### WHAT IS NEEDED:
Restate word for word all of the lines below, with each image left out.
DATASET SECTION START
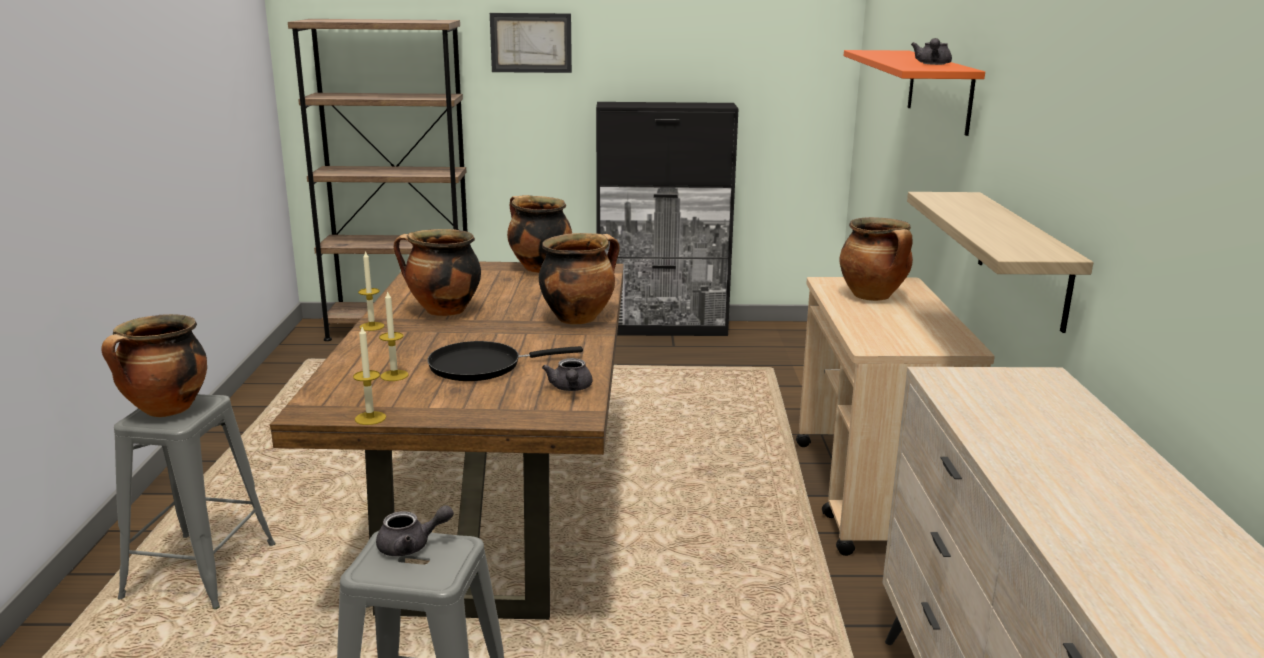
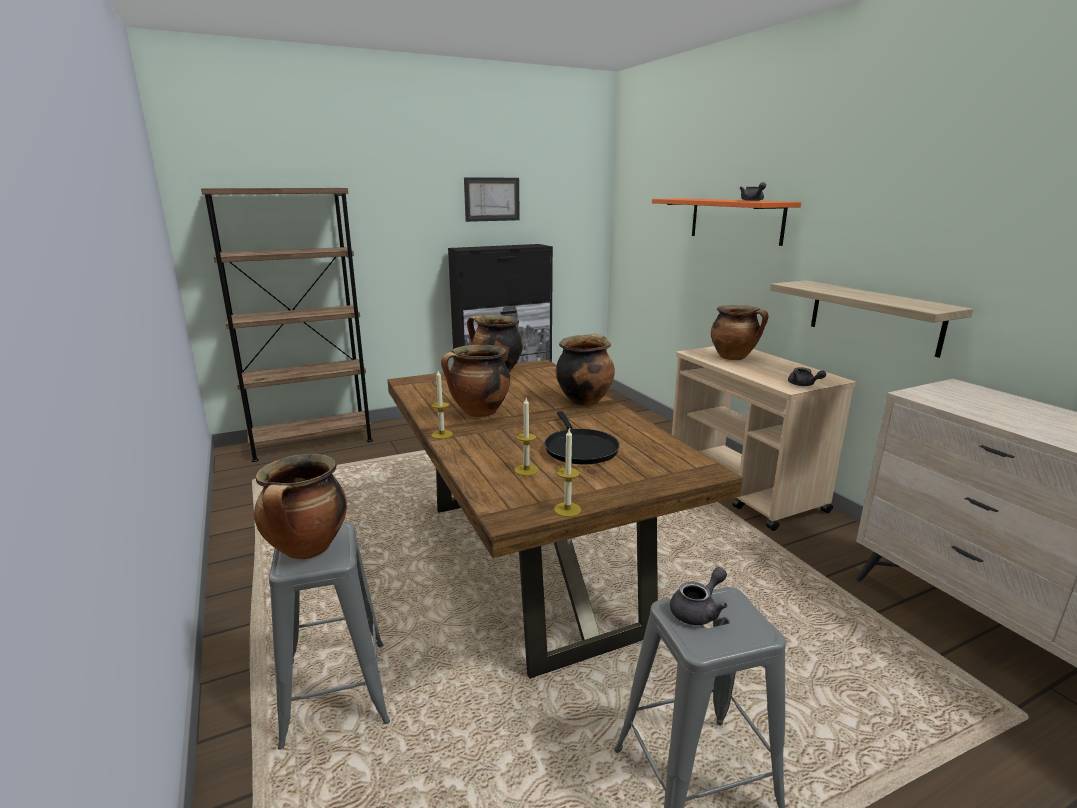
camera: 25 degrees left, 0 degrees up
black frying pan [427,341,583,381] -> black frying pan turned 60 degrees counterclockwise [544,411,620,465]
picture [490,13,572,73] -> picture moved to [464,177,520,222]
grey teapot [542,358,592,391] -> grey teapot moved to [788,367,826,386]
DATASET SECTION END
### RESULT:
camera: 25 degrees left, 0 degrees up
black frying pan [427,341,583,381] -> black frying pan turned 60 degrees counterclockwise [544,411,620,465]
picture [490,13,572,73] -> picture moved to [464,177,520,222]
grey teapot [542,358,592,391] -> grey teapot moved to [788,367,826,386]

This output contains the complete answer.